## ACTIONS TO TAKE
(A) Transcribe the stretch of the NCO documentation excerpt from "1.3 Symbolic Links" through "the same executable.".
(B) According to the NCO documentation excerpt, which executable are ncea and ncrcat symbolically linked to?
(C) Using the NCO documentation excerpt, explain why NCO must be built with the C++ compiler when using Microsoft Visual Studio.

___ TEXT SECTION ___

NCO has been successfully ported and tested on most Microsoft Windows operating systems including: XP SP2/Vista/7. Support is provided for compiling either native Windows executables, using the Microsoft Visual Studio 2010 Compiler, or with Cygwin, the UNIX-emulating compatibility layer with the GNU toolchain. The switches necessary to accomplish both are included in the standard distribution of NCO.

Using Microsoft Visual Studio (MVS), one must build NCO with the C++ compiler since MVS does not support C99. Qt, a convenient integrated development environment, was used to convert the project files to MVS format. The Qt files themselves are distributed in the nco/qt directory.

Using the freely available Cygwin (formerly gnu-win32) development environment 4, the compilation process is very similar to installing NCO on a UNIX system. Set the PVM_ARCH preprocessor token to WIN32. Note that defining WIN32 has the side effect of disabling Internet features of NCO (see below). NCO should now build like it does on UNIX.

The least portable section of the code is the use of standard UNIX and Internet protocols (e.g., ftp, rcp, scp, sftp, getuid, gethostname, and header files <arpa/nameser.h> and <resolv.h>). Fortunately, these UNIX-y calls are only invoked by the single NCO subroutine which is responsible for retrieving files stored on remote systems (see Remote storage). In order to support NCO on the Microsoft Windows platforms, this single feature was disabled (on Windows OS only). This was required by Cygwin 18.x—newer versions of Cygwin may support these protocols (let me know if this is the case). The NCO operators should behave identically on Windows and UNIX platforms in all other respects.


Next: Libraries, Previous: Compatability, Up: Introduction

1.3 Symbolic Links

NCO relies on a common set of underlying algorithms. To minimize duplication of source code, multiple operators sometimes share the same underlying source. This is accomplished by symbolic links from a single underlying executable program to one or more invoked executable names. For example, ncea and ncrcat are symbolically linked to the ncra executable. The ncra executable behaves slightly differently based on its invocation name (i.e., ‘argv[0]’), which can be ncea, ncra, or ncrcat. Logically, these are three different operators that happen to share the same executable.

___ PROVIDED MATERIAL ___

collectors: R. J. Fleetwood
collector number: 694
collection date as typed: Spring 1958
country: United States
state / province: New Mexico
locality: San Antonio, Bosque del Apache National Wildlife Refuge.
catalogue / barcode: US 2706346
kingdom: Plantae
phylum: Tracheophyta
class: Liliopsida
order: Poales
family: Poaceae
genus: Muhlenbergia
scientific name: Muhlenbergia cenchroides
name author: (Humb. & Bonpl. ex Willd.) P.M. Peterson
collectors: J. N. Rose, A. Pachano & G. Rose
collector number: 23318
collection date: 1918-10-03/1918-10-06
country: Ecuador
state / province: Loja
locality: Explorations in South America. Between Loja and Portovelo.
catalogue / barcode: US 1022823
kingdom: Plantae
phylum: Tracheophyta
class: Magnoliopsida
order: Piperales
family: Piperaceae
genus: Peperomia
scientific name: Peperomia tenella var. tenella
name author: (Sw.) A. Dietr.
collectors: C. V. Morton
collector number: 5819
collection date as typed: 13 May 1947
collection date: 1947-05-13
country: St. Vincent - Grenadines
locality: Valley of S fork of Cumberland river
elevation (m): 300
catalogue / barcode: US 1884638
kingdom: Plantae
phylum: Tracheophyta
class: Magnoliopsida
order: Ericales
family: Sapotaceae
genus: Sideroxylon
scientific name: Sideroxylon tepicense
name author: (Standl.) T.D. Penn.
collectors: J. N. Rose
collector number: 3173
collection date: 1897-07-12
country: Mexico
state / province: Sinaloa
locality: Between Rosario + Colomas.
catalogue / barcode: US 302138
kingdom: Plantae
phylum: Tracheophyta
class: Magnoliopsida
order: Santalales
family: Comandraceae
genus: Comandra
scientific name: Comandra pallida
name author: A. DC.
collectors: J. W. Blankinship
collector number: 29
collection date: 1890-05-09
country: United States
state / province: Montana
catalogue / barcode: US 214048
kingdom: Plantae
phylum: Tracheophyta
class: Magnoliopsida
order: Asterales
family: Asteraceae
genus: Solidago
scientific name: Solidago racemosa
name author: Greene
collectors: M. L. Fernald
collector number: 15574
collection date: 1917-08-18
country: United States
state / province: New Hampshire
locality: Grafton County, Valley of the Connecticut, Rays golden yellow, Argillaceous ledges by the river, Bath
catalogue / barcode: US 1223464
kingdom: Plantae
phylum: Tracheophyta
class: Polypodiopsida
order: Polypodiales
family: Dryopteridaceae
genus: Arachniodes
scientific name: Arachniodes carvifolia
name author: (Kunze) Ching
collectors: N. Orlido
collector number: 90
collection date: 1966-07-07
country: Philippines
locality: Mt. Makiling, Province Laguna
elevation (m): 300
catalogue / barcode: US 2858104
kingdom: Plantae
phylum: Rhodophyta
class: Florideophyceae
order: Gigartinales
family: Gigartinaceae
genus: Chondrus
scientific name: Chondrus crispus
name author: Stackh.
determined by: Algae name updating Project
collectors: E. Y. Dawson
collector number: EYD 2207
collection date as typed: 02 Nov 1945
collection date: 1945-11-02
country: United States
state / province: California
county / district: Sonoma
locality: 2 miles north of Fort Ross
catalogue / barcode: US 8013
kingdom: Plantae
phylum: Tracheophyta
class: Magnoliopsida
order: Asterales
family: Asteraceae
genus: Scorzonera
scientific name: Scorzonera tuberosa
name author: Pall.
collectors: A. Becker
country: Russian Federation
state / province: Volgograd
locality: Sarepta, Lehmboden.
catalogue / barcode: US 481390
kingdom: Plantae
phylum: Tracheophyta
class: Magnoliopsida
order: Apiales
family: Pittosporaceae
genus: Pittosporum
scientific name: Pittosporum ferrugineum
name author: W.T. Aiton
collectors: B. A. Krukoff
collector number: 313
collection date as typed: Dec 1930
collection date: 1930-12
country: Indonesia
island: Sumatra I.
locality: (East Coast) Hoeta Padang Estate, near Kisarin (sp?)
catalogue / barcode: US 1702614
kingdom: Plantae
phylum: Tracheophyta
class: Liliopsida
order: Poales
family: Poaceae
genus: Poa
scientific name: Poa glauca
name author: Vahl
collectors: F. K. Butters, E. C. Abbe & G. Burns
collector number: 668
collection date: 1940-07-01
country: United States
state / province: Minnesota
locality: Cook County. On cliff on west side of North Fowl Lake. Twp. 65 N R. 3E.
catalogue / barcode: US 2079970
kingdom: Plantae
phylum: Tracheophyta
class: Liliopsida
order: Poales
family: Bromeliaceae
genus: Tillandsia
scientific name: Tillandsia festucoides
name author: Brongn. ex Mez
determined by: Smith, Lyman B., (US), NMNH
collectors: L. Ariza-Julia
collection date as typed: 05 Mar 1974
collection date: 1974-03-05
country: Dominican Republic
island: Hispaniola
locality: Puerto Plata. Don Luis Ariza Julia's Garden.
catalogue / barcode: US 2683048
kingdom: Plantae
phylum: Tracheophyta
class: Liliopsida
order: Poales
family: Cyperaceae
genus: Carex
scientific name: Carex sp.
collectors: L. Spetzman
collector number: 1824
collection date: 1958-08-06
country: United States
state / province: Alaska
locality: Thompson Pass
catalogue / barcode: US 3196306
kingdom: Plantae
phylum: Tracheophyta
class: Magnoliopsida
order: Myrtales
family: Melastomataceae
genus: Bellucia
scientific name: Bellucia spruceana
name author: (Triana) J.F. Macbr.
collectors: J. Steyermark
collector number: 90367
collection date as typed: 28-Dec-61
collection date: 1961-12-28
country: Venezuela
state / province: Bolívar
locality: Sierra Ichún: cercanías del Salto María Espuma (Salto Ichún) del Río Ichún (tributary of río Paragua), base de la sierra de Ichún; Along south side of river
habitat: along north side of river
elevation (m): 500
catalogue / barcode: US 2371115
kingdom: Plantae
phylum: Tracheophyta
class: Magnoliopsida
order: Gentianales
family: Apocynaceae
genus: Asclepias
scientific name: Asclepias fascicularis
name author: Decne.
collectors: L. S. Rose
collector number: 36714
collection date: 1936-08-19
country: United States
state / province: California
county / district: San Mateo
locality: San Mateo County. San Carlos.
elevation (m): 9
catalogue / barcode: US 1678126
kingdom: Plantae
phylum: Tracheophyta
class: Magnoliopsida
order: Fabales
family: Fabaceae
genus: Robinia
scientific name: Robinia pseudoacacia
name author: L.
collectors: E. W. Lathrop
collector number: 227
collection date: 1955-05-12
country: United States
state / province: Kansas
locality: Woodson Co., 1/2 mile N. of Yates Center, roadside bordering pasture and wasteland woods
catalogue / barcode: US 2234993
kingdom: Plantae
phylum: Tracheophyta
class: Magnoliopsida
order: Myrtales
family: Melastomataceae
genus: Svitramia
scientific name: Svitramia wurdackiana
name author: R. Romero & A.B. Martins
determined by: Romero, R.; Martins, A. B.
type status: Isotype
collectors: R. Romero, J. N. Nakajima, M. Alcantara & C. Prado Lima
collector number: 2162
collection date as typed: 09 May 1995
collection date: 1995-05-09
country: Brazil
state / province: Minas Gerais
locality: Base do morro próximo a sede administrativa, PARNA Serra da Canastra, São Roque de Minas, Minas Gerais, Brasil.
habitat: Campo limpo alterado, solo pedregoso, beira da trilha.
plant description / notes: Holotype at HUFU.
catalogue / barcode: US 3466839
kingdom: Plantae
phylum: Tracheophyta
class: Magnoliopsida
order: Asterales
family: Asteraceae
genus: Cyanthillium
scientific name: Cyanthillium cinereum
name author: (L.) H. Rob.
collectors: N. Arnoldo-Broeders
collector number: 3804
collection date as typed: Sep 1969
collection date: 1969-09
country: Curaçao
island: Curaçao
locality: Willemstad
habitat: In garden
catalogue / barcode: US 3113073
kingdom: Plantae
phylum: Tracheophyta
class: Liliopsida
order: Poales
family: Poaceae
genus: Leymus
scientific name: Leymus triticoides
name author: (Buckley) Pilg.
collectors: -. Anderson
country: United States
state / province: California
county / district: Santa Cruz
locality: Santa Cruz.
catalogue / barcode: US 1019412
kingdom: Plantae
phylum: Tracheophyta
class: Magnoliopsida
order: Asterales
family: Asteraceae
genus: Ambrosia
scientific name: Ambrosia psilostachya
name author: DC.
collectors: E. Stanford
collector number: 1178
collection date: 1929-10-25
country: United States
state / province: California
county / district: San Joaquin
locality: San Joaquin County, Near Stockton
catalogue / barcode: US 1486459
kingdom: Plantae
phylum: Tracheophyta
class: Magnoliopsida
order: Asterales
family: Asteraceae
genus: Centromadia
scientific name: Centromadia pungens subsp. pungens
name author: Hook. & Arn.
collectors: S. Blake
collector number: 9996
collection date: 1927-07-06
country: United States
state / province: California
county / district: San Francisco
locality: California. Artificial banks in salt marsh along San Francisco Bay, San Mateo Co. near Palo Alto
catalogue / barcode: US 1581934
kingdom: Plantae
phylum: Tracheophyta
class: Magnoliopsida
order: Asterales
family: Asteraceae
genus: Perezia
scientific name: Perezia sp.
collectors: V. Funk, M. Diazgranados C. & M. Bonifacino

___

## SOLVED PROBLEMS
(A)
1.3 Symbolic Links

NCO relies on a common set of underlying algorithms. To minimize duplication of source code, multiple operators sometimes share the same underlying source. This is accomplished by symbolic links from a single underlying executable program to one or more invoked executable names. For example, ncea and ncrcat are symbolically linked to the ncra executable. The ncra executable behaves slightly differently based on its invocation name (i.e., ‘argv[0]’), which can be ncea, ncra, or ncrcat. Logically, these are three different operators that happen to share the same executable.

(B) They are symbolically linked to the ncra executable.

(C) NCO must be built with the C++ compiler under Microsoft Visual Studio because MVS does not support C99.